Le dessein caché de Assimi Goïta et des siens, n’avait plus, en réalité, rien de secret. Il ne fallait pas être expert en analyse politique ou liseur de cartes, ou un quelconque devin, pour savoir, que les maîtres de Bamako, suite à leur double putsch en 10 mois n’ont pas d’autre but, que la confiscation du pouvoir pour aussi longtemps qu’ils le voudraient. Mais pour éviter le marteau des menaces et sanctions de la communauté internationale, notamment de la CEDEAO, il fallait pour les militaires qui ont déposé Ibrahim Boubacar Keïta, un certain 18 août 2020, emballer autrement le colis! Le chantage sous forme de partenariat avec la société russe Wagner, accusée par les Occidentaux, d’être composée de mercenaires, ne faisant pas l’affaire à lui seul, la trouvaille des hommes en kaki a été de faire faire la sale besogne par des Assises nationales présentées comme ointes de la volonté populaire. Toutefois, la ruse cousue de fil blanc ne pouvait pas passer comme lettre à la poste. La réaction de la CEDEAO qui se réunira le 9 janvier en sommet extraordinaire, ne laisse le moindre doute sur son opposition à ce funeste projet de donner une longévité de 6 ans 6 mois à une transition qui durera ainsi plus qu’un quinquennat constitutionnel.
Au profit de qui tournera le bras-de-fer entre les putschistes et la CEDEAO? Bien malin qui prédira l’issue de ce duel qui pourrait même se jouer avec prolongation, les sanctions habituelles prises contre les auteurs de prise du pouvoir par les armes portant peu ou prou les résultats escomptés. Surtout pour un Mali qui est en mesure de se tourner vers des frontières autres que celles avec les pays de l’espace ouest-africain. L’Algérie par exemple! Par ailleurs, la CEDEAO et le reste de la communauté internationale sont sur plusieurs front, elles qui se retrouvent avec plusieurs dossiers de transition après putsch, comme en Guinée, au Tchad et encore au Soudan où les manifestations contre les généraux ont fait au moins 56 victimes fin octobre, dont deux ce dimanche. La situation qui ne cesse de pourrir à Khartoum a même poussé le Premier ministre Abdallah Hamdok à la démission. L’homme venait pourtant d’être remis en selle par les généraux qui l’avaient mis aux arrêts et dépouillé de ses pouvoirs de Premier ministre civil de la transition.

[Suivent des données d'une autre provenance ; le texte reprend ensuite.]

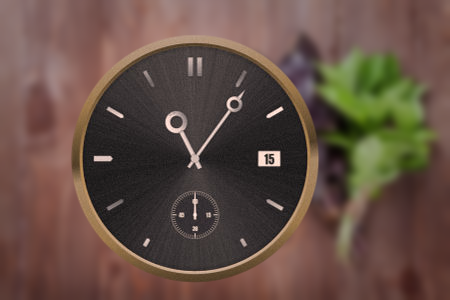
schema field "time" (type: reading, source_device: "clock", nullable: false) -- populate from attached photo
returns 11:06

Et l’armée continue de tuer en toute impunité, et à huis-clos, des manifestants dont l’engagement pour le retour du pouvoir aux civils ne faiblit pas malgré la répression sanglante des militaires.
L’Afrique retournera-t-elle inexorablement à la case coups d’Etat militaire? Question à la CEDAO et à la fameuse communauté internationale, qui dans une large mesure sont responsables de ce recul démocratique, par leur silence coupable sur les dérives et incurie des dirigeants qui se couvrent, pour la plupart, du manteau troué de parodies d’élections, pour prendre le pouvoir ou s’y accrocher comme des sangsues.